Para pelajar yang terlibat berasal dari beberapa sekolah yang tersebar di 25 kecamatan se-Banyuwangi. Mereka diseleksi dan dilatih sejak Juli. ”Anak-anak berlatih tari sekaligus belajar disiplin dan memperhatikan teman-temannya. Kedua hal itu penting karena gerakan mereka harus serempak,” kata Anas.
Tenaga Ahli Menteri Pariwisata Bidang Manajemen Calendar of Event Esthy Reko Astuti mengapresiasi konsistensi penyelenggaraan Gandrung Sewu.
”Gandrung Sewu semakin baik. Hal itu terlihat dari infrastruktur dan konten yang disajikan. Walau sudah digelar delapan kali, antusiasme penampil dan penonton tidak pernah surut,” ujarnya.
Pertumbuhan ekonomi
Gandrung Sewu merupakan satu dari 99 agenda Banyuwangi Festival. Maraknya festival di Banyuwangi perlahan meningkatkan perekonomian daerah dan mendongkrak pendapatan per kapita warga Banyuwangi.
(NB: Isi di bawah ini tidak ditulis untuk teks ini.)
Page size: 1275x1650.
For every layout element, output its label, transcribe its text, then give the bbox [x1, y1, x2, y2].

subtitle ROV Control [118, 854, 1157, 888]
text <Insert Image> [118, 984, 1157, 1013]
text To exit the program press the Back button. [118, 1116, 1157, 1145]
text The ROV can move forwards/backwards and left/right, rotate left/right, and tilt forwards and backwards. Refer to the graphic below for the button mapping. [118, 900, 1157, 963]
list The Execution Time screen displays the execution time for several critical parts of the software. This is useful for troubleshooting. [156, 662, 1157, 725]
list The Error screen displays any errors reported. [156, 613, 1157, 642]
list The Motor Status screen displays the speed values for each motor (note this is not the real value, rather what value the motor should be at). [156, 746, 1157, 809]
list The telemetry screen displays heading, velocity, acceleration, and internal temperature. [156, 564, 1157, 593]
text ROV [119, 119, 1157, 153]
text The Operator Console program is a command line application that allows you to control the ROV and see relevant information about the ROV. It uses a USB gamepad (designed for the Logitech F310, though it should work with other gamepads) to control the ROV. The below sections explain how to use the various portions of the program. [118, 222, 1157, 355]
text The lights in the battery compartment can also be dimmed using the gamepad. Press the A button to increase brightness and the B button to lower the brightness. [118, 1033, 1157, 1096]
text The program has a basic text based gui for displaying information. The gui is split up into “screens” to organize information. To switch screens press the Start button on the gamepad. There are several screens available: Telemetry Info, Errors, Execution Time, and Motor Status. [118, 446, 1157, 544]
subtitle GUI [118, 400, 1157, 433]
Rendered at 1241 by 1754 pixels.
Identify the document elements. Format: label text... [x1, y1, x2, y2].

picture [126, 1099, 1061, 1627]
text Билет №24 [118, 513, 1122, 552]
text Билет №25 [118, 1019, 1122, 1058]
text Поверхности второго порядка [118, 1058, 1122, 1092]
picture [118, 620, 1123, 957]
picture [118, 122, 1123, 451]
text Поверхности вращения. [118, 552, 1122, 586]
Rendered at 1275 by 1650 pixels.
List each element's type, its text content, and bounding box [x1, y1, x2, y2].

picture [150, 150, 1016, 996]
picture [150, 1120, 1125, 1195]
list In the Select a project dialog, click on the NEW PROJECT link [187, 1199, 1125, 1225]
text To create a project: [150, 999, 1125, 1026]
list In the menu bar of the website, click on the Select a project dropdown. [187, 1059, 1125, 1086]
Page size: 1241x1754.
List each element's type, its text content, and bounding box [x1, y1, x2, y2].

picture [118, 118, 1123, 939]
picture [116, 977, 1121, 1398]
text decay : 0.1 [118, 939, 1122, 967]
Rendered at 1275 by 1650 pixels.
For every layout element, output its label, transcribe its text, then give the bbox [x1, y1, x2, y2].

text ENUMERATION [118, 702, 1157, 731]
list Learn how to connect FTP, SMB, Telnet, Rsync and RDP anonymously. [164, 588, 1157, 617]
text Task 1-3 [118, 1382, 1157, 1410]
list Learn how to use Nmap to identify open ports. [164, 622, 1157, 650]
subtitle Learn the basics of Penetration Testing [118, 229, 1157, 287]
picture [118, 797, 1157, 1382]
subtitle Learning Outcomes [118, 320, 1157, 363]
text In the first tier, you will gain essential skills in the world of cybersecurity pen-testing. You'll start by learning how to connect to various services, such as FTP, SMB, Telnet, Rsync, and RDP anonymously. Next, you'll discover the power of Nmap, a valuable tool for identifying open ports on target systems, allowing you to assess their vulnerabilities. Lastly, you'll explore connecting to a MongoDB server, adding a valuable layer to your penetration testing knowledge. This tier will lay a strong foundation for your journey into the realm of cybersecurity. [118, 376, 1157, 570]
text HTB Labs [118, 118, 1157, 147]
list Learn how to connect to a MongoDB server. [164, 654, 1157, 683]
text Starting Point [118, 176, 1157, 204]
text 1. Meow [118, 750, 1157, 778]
Berdasarkan data Musyawarah Rencana Pembangunan Kabupaten Banyuwangi, pendapatan masyarakat Banyuwangi meningkat dari Rp 20,86 juta per kapita per tahun pada 2010 menjadi Rp 48,75 juta per kapita per tahun pada 2018. Hal itu seiring dengan peningkatan jumlah kunjungan wisatawan domestik dan mancanegara berdasarkan data tiket destinasi, hotel, dan agen perjalanan wisata.
Jumlah wisatawan domestik naik dari 491.000 kunjungan pada 2010 menjadi 5,2 juta kunjungan tahun 2018. Adapun jumlah wisatawan mancanegara naik dari 12.505 kunjungan pada 2010 menjadi 127.420 kunjungan tahun 2018.
Gandrung Sewu membawa berkah bagi pedagang di Pantai Marina Boom. ”Omzet sehari biasanya hanya Rp 600.000-Rp 700.000. Hari ini baru empat jam, omzet sudah lebih dari Rp 700.000,” kata Henri Kurniawan, pemilik kedai Om Ribut Reborn.
Berdasarkan pantauan, perputaran ekonomi tidak hanya terjadi saat pergelaran. Di setiap latihan, puluhan pedagang kaki lima berjualan untuk menyediakan kebutuhan para penari dan warga yang menonton.
Ekonomi juga berputar melalui pembelian kostum dan perlengkapan kosmetik. Para penata rias turut merasakan rezeki karena dibutuhan untuk merias ribuan penari. (GER)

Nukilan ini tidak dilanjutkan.